During my recent long visit to Greece I thought about Theodore Salutos, the late Harvard professor, many times. He wrote two classic books on Hellenism in America: one titled “The Greeks in America” and the other “They Remember America” – The Story of the Repatriated Greek-Americans.
I thought of him as I met many Greek-Americans in different parts of Greece. Greek-Americans who when they heard of ‘Ethnikos Kirikas’ were ecstatic – people who, as they told me, had found their houses and businesses in the classified ads section of the newspaper. Expatriates who did not go home after work until they went to the newsstand to buy the Ethnikos Kirikas.
It is really impressive how many Greek-Americans live in Greece permanently. Greek-Americans who when they meet, feel a trust in each other, a brotherhood that connects them from the years they lived in America.
It’s too bad that they do not have a nationwide club or another form of organization.
And it is also striking that many of them hold key positions in the country’s economy.
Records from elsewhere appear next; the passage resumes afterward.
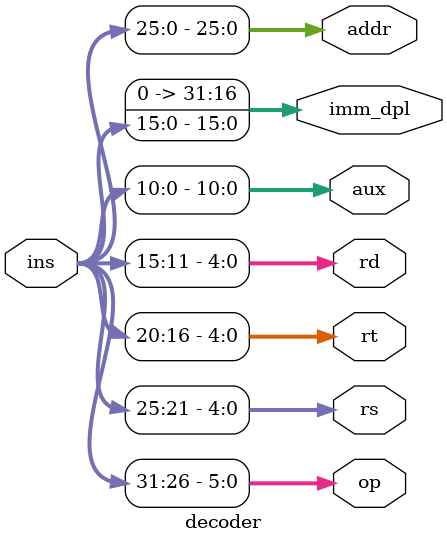
<source format=v>
module decoder(
    input [31:0] ins,
    output [5:0] op,
    output [4:0] rs,
    output [4:0] rt,
    output [4:0] rd,
    output [10:0] aux,
    output [31:0] imm_dpl,
    output [25:0] addr
    );

    assign op = ins[31:26];
    assign rs = ins[25:21];
    assign rt = ins[20:16];
    assign rd = ins[15:11];
    assign aux = ins[10:0];
    assign imm_dpl = ins[15:0];
    assign addr = ins[25:0];
endmodule

</source>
They speak with nostalgia about the years they spent in America. With love. And with a dose of bitterness that they left. Many say they are thinking of returning – but for most, this road is closed – their age or other reasons no longer allow them.
The feelings of those described by Salutos are similar, although decades have passed since he did the research for his book.
Something similar, on the other hand, happens to those of us who immigrated to the United States or somewhere else in the world.
We leave, but in fact we never actually leave. “The city follows you,” as the poet Constantine Cavafy writes.
The years we lived in Greece, in incredible detail, remain indelibly stuck in our minds. Whatever happens to us, whatever we become, no matter how many years pass, we do not forget the slightest thing.
And yet, for some reason, we do not return for good. Mainly because in the meantime, we had families.
The Greeks who do not know a second homeland have a problem understanding us. They do not know how to handle us. On the one hand, some see us as saviors of the Nation and the rest… place us in a second category.
“How did you make your money?” they ask. “They live better,” they think. “They don’t kill themselves working like us,” they imagine.
Who knows who is right? Maybe both groups.
What is certain is that our interests are different.
Where Greece is concerned, we look at the big picture: the issues of national sovereignty, the course of the economy, investment, tourism.
They deal with everyday issues, which of course is largely understandable. Besides, we do something similar outside Greece.
However, there is a gap between us. A mentality gap. This makes it difficult for us to understand each other better.
It is also impressive, continuing with what I wrote above, that many of those I meet read both editions of the National Herald – of course, electronically.
This is tangible proof of how much the world has shrunk. Also, I believe that this fact will bring the Greek Diaspora and the Greeks of Greece closer together, because through our websites we contribute to better mutual understanding – or perhaps, to new mutual acquaintance – that can only benefit the Nation.